Microsoft (MSFT), which is seemingly trying to remake itself from a software company into a non-profit privacy advocate on par with the Electronic Frontier Foundation, has shifted the focus of its anti-Google (GOOG) campaign to the realm of lobbying. The Wall Street Journal reports that Microsoft is pushing a bill in the Massachusetts state legislature that “would prohibit companies that provide schools with ‘a cloud-computing’ service… from using the information gleaned from schoolchildren for advertising or other commercial purposes.” While this sounds innocuous enough, the Journal says that it’s being crafted “to take aim at Google’s growing business of providing basic software like email and word processing over the Internet, which, in turn, is a growing threat to Microsoft’s cash-cow suite of Office tools.”
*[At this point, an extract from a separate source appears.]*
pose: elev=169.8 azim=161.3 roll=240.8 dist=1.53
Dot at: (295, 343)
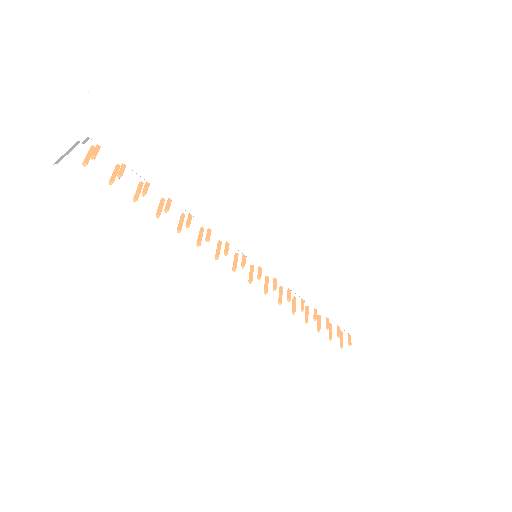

The issue, however, is that it doesn’t seem that Google’s Apps for Education service uses any advertising at all despite being free of charge for schools. In fact, a Google spokesperson tells the Journal that Google only uses “student data to fine-tune spam filtering and sort emails for features like ‘priority inbox.’ ”
While it’s possible that Google could require the use of ads once schools’ Apps for Education service agreements end, the company says it has no plans to do so at this time. However, this isn’t stopping Microsoft from trying to convince schools that Google Apps is too scary for students to use.
“Just because ads are not being displayed to students, it doesn’t mean something else isn’t being done with the data,” a Microsoft spokeswoman told the Journal.